- _WORK REQUEST_
Examine each line of the data. Copy the line if it includes the word "hanging".

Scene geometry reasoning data
---------------

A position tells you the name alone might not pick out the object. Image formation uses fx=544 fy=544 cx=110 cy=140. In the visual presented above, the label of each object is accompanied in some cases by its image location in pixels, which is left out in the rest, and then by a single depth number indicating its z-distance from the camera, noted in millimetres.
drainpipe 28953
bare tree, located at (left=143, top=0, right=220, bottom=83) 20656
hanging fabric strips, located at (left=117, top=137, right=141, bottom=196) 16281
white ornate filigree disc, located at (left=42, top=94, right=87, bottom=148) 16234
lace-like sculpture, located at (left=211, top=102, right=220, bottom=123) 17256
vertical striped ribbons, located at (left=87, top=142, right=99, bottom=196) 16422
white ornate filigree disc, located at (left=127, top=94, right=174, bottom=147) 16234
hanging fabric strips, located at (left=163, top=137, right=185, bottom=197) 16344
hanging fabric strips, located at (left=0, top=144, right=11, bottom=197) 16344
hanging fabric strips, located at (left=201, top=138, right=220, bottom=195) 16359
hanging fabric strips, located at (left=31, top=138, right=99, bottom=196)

---------------

- _YOUR SOLUTION_
hanging fabric strips, located at (left=117, top=137, right=141, bottom=196) 16281
hanging fabric strips, located at (left=163, top=137, right=185, bottom=197) 16344
hanging fabric strips, located at (left=0, top=144, right=11, bottom=197) 16344
hanging fabric strips, located at (left=201, top=138, right=220, bottom=195) 16359
hanging fabric strips, located at (left=31, top=138, right=99, bottom=196)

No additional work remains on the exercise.